AVAILABLE RECORDS =>
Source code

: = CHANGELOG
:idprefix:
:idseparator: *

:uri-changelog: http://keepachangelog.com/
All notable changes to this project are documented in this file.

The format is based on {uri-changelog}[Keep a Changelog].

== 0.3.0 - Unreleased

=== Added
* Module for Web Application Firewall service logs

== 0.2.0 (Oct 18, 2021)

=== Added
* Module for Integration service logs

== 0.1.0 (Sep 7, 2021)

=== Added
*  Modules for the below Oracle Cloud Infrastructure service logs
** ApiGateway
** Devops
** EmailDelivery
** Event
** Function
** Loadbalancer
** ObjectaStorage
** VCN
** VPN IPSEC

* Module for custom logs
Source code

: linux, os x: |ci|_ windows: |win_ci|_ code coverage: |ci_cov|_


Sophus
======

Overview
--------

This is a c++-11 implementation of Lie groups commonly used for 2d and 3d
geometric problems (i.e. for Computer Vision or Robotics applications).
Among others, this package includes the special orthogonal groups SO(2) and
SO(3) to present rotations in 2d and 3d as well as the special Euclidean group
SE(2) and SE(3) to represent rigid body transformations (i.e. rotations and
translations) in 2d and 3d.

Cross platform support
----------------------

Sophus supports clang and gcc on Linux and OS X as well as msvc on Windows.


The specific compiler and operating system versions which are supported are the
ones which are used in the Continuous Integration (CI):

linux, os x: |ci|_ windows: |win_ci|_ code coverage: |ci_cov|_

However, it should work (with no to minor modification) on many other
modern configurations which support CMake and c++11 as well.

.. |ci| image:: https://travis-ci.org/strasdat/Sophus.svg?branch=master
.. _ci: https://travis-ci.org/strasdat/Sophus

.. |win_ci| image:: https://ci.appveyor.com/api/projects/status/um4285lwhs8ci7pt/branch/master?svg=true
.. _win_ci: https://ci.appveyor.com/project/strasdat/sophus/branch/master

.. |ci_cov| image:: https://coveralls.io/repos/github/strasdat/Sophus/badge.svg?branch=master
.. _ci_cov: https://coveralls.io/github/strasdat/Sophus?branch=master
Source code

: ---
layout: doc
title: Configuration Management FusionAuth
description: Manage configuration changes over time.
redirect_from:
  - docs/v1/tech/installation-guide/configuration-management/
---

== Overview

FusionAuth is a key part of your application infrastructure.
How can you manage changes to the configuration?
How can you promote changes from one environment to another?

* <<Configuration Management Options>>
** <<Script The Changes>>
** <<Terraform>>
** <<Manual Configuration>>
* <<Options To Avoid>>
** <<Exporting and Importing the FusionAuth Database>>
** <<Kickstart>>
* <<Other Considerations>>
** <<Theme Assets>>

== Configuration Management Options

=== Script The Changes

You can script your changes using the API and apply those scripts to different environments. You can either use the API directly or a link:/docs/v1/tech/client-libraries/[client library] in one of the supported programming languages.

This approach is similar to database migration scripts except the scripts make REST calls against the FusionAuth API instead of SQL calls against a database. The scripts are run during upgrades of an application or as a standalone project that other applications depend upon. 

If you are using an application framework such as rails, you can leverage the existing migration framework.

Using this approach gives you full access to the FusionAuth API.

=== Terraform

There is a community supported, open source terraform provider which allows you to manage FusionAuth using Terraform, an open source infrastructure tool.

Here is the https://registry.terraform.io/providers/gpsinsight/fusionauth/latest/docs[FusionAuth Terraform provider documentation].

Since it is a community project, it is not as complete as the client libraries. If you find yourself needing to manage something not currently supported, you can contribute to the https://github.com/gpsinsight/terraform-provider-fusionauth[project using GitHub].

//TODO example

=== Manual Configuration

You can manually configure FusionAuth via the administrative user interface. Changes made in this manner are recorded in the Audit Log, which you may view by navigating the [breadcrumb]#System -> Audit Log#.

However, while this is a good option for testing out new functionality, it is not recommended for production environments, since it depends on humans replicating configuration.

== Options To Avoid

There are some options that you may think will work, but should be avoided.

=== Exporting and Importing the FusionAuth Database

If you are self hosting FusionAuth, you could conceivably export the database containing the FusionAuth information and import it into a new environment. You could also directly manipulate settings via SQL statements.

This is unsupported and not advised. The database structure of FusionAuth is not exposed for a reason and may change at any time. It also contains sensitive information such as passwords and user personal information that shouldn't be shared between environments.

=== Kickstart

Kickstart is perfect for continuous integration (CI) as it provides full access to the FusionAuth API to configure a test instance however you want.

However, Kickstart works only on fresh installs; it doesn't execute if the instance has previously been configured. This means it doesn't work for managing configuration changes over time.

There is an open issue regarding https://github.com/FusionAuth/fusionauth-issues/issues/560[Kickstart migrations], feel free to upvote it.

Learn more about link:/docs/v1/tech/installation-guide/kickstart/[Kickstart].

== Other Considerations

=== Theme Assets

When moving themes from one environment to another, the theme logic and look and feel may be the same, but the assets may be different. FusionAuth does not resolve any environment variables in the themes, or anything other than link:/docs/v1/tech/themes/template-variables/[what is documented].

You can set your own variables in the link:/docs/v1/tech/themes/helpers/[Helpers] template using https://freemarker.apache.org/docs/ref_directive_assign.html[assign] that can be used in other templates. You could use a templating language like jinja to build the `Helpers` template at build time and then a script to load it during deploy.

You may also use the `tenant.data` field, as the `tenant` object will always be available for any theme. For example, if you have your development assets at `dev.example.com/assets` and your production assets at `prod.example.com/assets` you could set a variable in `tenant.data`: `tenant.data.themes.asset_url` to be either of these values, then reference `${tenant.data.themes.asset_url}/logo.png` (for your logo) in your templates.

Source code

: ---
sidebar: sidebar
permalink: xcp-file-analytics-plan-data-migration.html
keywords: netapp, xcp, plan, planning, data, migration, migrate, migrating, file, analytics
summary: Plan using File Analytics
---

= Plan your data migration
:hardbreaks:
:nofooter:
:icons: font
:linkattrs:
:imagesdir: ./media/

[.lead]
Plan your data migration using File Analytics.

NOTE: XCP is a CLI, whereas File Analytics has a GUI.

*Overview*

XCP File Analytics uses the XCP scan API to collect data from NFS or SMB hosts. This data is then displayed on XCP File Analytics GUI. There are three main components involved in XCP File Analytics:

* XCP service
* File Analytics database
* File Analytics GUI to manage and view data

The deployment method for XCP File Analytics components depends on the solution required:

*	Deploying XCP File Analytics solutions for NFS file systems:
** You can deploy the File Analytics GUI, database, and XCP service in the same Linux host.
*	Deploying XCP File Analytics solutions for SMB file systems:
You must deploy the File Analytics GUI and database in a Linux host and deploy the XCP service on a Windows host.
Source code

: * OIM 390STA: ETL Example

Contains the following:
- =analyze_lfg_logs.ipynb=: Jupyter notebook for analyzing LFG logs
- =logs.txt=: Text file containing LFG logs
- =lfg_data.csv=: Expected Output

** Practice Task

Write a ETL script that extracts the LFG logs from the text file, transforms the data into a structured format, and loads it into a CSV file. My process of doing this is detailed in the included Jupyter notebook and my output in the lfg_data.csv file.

WORK REQUIRED =>
With no line skipped, copy the entries exactly as written.

RESULT OF THIS TASK =>
Source code

: = CHANGELOG
:idprefix:
:idseparator: *

:uri-changelog: http://keepachangelog.com/
All notable changes to this project are documented in this file.

The format is based on {uri-changelog}[Keep a Changelog].

== 0.3.0 - Unreleased

=== Added
* Module for Web Application Firewall service logs

== 0.2.0 (Oct 18, 2021)

=== Added
* Module for Integration service logs

== 0.1.0 (Sep 7, 2021)

=== Added
*  Modules for the below Oracle Cloud Infrastructure service logs
** ApiGateway
** Devops
** EmailDelivery
** Event
** Function
** Loadbalancer
** ObjectaStorage
** VCN
** VPN IPSEC

* Module for custom logs
Source code

: linux, os x: |ci|_ windows: |win_ci|_ code coverage: |ci_cov|_


Sophus
======

Overview
--------

This is a c++-11 implementation of Lie groups commonly used for 2d and 3d
geometric problems (i.e. for Computer Vision or Robotics applications).
Among others, this package includes the special orthogonal groups SO(2) and
SO(3) to present rotations in 2d and 3d as well as the special Euclidean group
SE(2) and SE(3) to represent rigid body transformations (i.e. rotations and
translations) in 2d and 3d.

Cross platform support
----------------------

Sophus supports clang and gcc on Linux and OS X as well as msvc on Windows.


The specific compiler and operating system versions which are supported are the
ones which are used in the Continuous Integration (CI):

linux, os x: |ci|_ windows: |win_ci|_ code coverage: |ci_cov|_

However, it should work (with no to minor modification) on many other
modern configurations which support CMake and c++11 as well.

.. |ci| image:: https://travis-ci.org/strasdat/Sophus.svg?branch=master
.. _ci: https://travis-ci.org/strasdat/Sophus

.. |win_ci| image:: https://ci.appveyor.com/api/projects/status/um4285lwhs8ci7pt/branch/master?svg=true
.. _win_ci: https://ci.appveyor.com/project/strasdat/sophus/branch/master

.. |ci_cov| image:: https://coveralls.io/repos/github/strasdat/Sophus/badge.svg?branch=master
.. _ci_cov: https://coveralls.io/github/strasdat/Sophus?branch=master
Source code

: ---
layout: doc
title: Configuration Management FusionAuth
description: Manage configuration changes over time.
redirect_from:
  - docs/v1/tech/installation-guide/configuration-management/
---

== Overview

FusionAuth is a key part of your application infrastructure.
How can you manage changes to the configuration?
How can you promote changes from one environment to another?

* <<Configuration Management Options>>
** <<Script The Changes>>
** <<Terraform>>
** <<Manual Configuration>>
* <<Options To Avoid>>
** <<Exporting and Importing the FusionAuth Database>>
** <<Kickstart>>
* <<Other Considerations>>
** <<Theme Assets>>

== Configuration Management Options

=== Script The Changes

You can script your changes using the API and apply those scripts to different environments. You can either use the API directly or a link:/docs/v1/tech/client-libraries/[client library] in one of the supported programming languages.

This approach is similar to database migration scripts except the scripts make REST calls against the FusionAuth API instead of SQL calls against a database. The scripts are run during upgrades of an application or as a standalone project that other applications depend upon. 

If you are using an application framework such as rails, you can leverage the existing migration framework.

Using this approach gives you full access to the FusionAuth API.

=== Terraform

There is a community supported, open source terraform provider which allows you to manage FusionAuth using Terraform, an open source infrastructure tool.

Here is the https://registry.terraform.io/providers/gpsinsight/fusionauth/latest/docs[FusionAuth Terraform provider documentation].

Since it is a community project, it is not as complete as the client libraries. If you find yourself needing to manage something not currently supported, you can contribute to the https://github.com/gpsinsight/terraform-provider-fusionauth[project using GitHub].

//TODO example

=== Manual Configuration

You can manually configure FusionAuth via the administrative user interface. Changes made in this manner are recorded in the Audit Log, which you may view by navigating the [breadcrumb]#System -> Audit Log#.

However, while this is a good option for testing out new functionality, it is not recommended for production environments, since it depends on humans replicating configuration.

== Options To Avoid

There are some options that you may think will work, but should be avoided.

=== Exporting and Importing the FusionAuth Database

If you are self hosting FusionAuth, you could conceivably export the database containing the FusionAuth information and import it into a new environment. You could also directly manipulate settings via SQL statements.

This is unsupported and not advised. The database structure of FusionAuth is not exposed for a reason and may change at any time. It also contains sensitive information such as passwords and user personal information that shouldn't be shared between environments.

=== Kickstart

Kickstart is perfect for continuous integration (CI) as it provides full access to the FusionAuth API to configure a test instance however you want.

However, Kickstart works only on fresh installs; it doesn't execute if the instance has previously been configured. This means it doesn't work for managing configuration changes over time.

There is an open issue regarding https://github.com/FusionAuth/fusionauth-issues/issues/560[Kickstart migrations], feel free to upvote it.

Learn more about link:/docs/v1/tech/installation-guide/kickstart/[Kickstart].

== Other Considerations

=== Theme Assets

When moving themes from one environment to another, the theme logic and look and feel may be the same, but the assets may be different. FusionAuth does not resolve any environment variables in the themes, or anything other than link:/docs/v1/tech/themes/template-variables/[what is documented].

You can set your own variables in the link:/docs/v1/tech/themes/helpers/[Helpers] template using https://freemarker.apache.org/docs/ref_directive_assign.html[assign] that can be used in other templates. You could use a templating language like jinja to build the `Helpers` template at build time and then a script to load it during deploy.

You may also use the `tenant.data` field, as the `tenant` object will always be available for any theme. For example, if you have your development assets at `dev.example.com/assets` and your production assets at `prod.example.com/assets` you could set a variable in `tenant.data`: `tenant.data.themes.asset_url` to be either of these values, then reference `${tenant.data.themes.asset_url}/logo.png` (for your logo) in your templates.

Source code

: ---
sidebar: sidebar
permalink: xcp-file-analytics-plan-data-migration.html
keywords: netapp, xcp, plan, planning, data, migration, migrate, migrating, file, analytics
summary: Plan using File Analytics
---

= Plan your data migration
:hardbreaks:
:nofooter:
:icons: font
:linkattrs:
:imagesdir: ./media/

[.lead]
Plan your data migration using File Analytics.

NOTE: XCP is a CLI, whereas File Analytics has a GUI.

*Overview*

XCP File Analytics uses the XCP scan API to collect data from NFS or SMB hosts. This data is then displayed on XCP File Analytics GUI. There are three main components involved in XCP File Analytics:

* XCP service
* File Analytics database
* File Analytics GUI to manage and view data

The deployment method for XCP File Analytics components depends on the solution required:

*	Deploying XCP File Analytics solutions for NFS file systems:
** You can deploy the File Analytics GUI, database, and XCP service in the same Linux host.
*	Deploying XCP File Analytics solutions for SMB file systems:
You must deploy the File Analytics GUI and database in a Linux host and deploy the XCP service on a Windows host.
Source code

: * OIM 390STA: ETL Example

Contains the following:
- =analyze_lfg_logs.ipynb=: Jupyter notebook for analyzing LFG logs
- =logs.txt=: Text file containing LFG logs
- =lfg_data.csv=: Expected Output

** Practice Task

Write a ETL script that extracts the LFG logs from the text file, transforms the data into a structured format, and loads it into a CSV file. My process of doing this is detailed in the included Jupyter notebook and my output in the lfg_data.csv file.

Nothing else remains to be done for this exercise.